[Input records — start]

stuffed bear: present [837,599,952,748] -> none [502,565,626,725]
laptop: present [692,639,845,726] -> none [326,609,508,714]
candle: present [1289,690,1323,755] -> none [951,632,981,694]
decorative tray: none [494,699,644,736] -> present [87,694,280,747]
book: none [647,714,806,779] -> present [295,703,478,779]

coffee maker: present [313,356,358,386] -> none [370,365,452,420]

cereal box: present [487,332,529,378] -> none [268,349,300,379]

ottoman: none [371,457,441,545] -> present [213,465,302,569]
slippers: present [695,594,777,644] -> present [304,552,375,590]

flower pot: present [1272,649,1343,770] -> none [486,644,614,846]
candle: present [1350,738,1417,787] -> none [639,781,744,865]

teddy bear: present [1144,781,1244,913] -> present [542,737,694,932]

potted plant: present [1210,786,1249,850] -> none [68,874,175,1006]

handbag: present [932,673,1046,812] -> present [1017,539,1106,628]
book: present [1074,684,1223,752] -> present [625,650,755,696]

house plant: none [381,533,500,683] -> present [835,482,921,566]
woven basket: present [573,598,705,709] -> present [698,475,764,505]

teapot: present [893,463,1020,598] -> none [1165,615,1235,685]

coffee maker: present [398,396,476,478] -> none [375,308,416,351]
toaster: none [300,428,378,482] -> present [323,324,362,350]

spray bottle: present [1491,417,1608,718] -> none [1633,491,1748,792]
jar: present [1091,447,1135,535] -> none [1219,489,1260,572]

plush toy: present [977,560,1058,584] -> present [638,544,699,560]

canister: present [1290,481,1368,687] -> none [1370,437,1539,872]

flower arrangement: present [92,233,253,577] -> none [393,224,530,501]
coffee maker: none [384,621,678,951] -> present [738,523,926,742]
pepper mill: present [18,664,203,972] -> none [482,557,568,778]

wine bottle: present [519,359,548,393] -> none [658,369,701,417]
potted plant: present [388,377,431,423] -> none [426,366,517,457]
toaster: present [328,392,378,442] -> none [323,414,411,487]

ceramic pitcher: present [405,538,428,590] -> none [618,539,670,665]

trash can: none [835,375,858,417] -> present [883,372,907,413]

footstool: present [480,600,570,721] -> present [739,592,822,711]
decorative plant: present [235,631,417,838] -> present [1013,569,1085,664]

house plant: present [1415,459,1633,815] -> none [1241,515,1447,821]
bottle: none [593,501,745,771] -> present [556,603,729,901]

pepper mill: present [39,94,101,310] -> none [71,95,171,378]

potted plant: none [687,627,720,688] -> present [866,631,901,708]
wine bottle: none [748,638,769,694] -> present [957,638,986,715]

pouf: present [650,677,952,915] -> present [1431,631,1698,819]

[Input records — finish]

» **Job item**
Through the line that contains "book: none [647,714,806,779]", copy the material above exactly, beginning at its first line and including nothing more.

» **Exercise response**
stuffed bear: present [837,599,952,748] -> none [502,565,626,725]
laptop: present [692,639,845,726] -> none [326,609,508,714]
candle: present [1289,690,1323,755] -> none [951,632,981,694]
decorative tray: none [494,699,644,736] -> present [87,694,280,747]
book: none [647,714,806,779] -> present [295,703,478,779]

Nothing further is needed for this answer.